▶ _WORK ORDER_
Give every line of the data below as a numbered list, skipping blank lines and leaving out the pictures.

▶ _THE RECORDS_
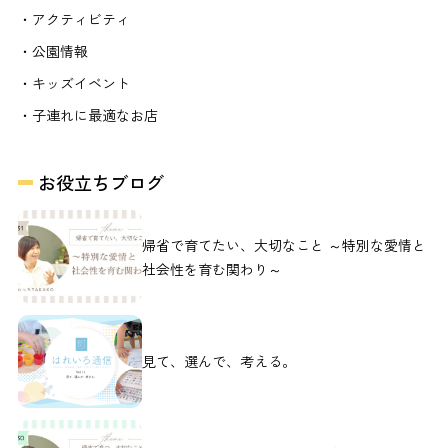
・アクティビティ
・公園情報
・キッズイベント
・子連れに最適なお店
お役立ちブログ
帰省で育てたい、大切なこと ～特別な愛情と
社会性を育む関わり～
見て、選んで、考える。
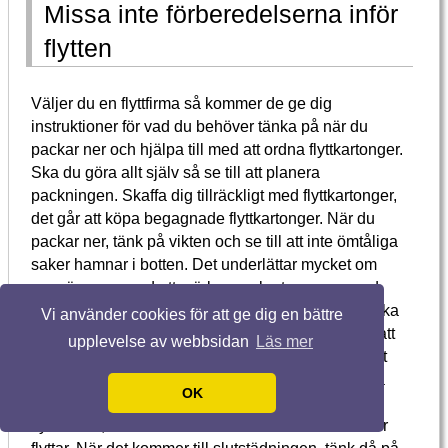
Missa inte förberedelserna inför
flytten
Väljer du en flyttfirma så kommer de ge dig
instruktioner för vad du behöver tänka på när du
packar ner och hjälpa till med att ordna flyttkartonger.
Ska du göra allt själv så se till att planera
packningen. Skaffa dig tillräckligt med flyttkartonger,
det går att köpa begagnade flyttkartonger. När du
packar ner, tänk på vikten och se till att inte ömtåliga
saker hamnar i botten. Det underlättar mycket om
man är noga med att märka upp kartongerna med
ömtåligt och vilket rum de tillhör. Se till att inte packa
Vi använder cookies för att ge dig en bättre
ned sådant du kommer behöva. Det är också bra att
upplevelse av webbsidan
Läs mer
se till att ha en flyttväska där du kan stoppa ner det
sista från exempelvis badrummet. Borsta tänderna
OK
vill man gärna göra även på flyttdagen. Boka din
flyttbil i tid, framför allt om det är i tider då studenter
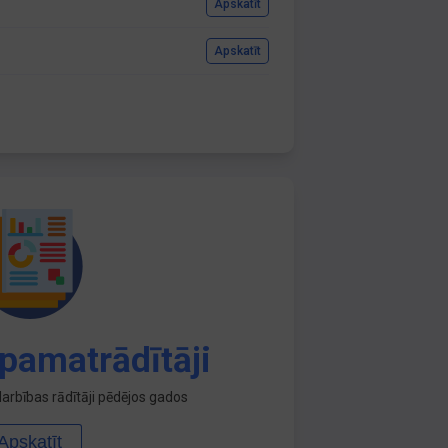
Apskatīt
Apskatīt
pamatrādītāji
arbības rādītāji pēdējos gados
Apskatīt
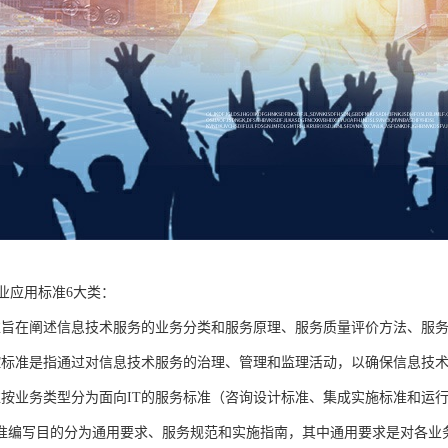
行业应用标准6大类：
准旨在阐述信息技术服务的业务分类和服务原理、服务质量评价方法、服
控标准是指通过对信息技术服务的治理、管理和监理活动，以确保信息技
准按业务类型分为面向IT的服务标准（咨询设计标准、集成实施标准和运行
准编写目的分为通用要求、服务规范和实施指南，其中通用要求是对各业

▶ _RESULT FOR THIS TASK_
1. ・アクティビティ
2. ・公園情報
3. ・キッズイベント
4. ・子連れに最適なお店
5. お役立ちブログ
6. 帰省で育てたい、大切なこと ～特別な愛情と
7. 社会性を育む関わり～
8. 見て、選んで、考える。
9. Missa inte förberedelserna inför
10. flytten
11. Väljer du en flyttfirma så kommer de ge dig
12. instruktioner för vad du behöver tänka på när du
13. packar ner och hjälpa till med att ordna flyttkartonger.
14. Ska du göra allt själv så se till att planera
15. packningen. Skaffa dig tillräckligt med flyttkartonger,
16. det går att köpa begagnade flyttkartonger. När du
17. packar ner, tänk på vikten och se till att inte ömtåliga
18. saker hamnar i botten. Det underlättar mycket om
19. man är noga med att märka upp kartongerna med
20. ömtåligt och vilket rum de tillhör. Se till att inte packa
21. Vi använder cookies för att ge dig en bättre
22. ned sådant du kommer behöva. Det är också bra att
23. upplevelse av webbsidan
24. Läs mer
25. se till att ha en flyttväska där du kan stoppa ner det
26. sista från exempelvis badrummet. Borsta tänderna
27. OK
28. vill man gärna göra även på flyttdagen. Boka din
29. flyttbil i tid, framför allt om det är i tider då studenter
30. Apskatīt
31. Apskatīt
32. pamatrādītāji
33. arbības rādītāji pēdējos gados
34. Apskatīt
35. 行业应用标准6大类：
36. 准旨在阐述信息技术服务的业务分类和服务原理、服务质量评价方法、服
37. 控标准是指通过对信息技术服务的治理、管理和监理活动，以确保信息技
38. 准按业务类型分为面向IT的服务标准（咨询设计标准、集成实施标准和运行
39. 准编写目的分为通用要求、服务规范和实施指南，其中通用要求是对各业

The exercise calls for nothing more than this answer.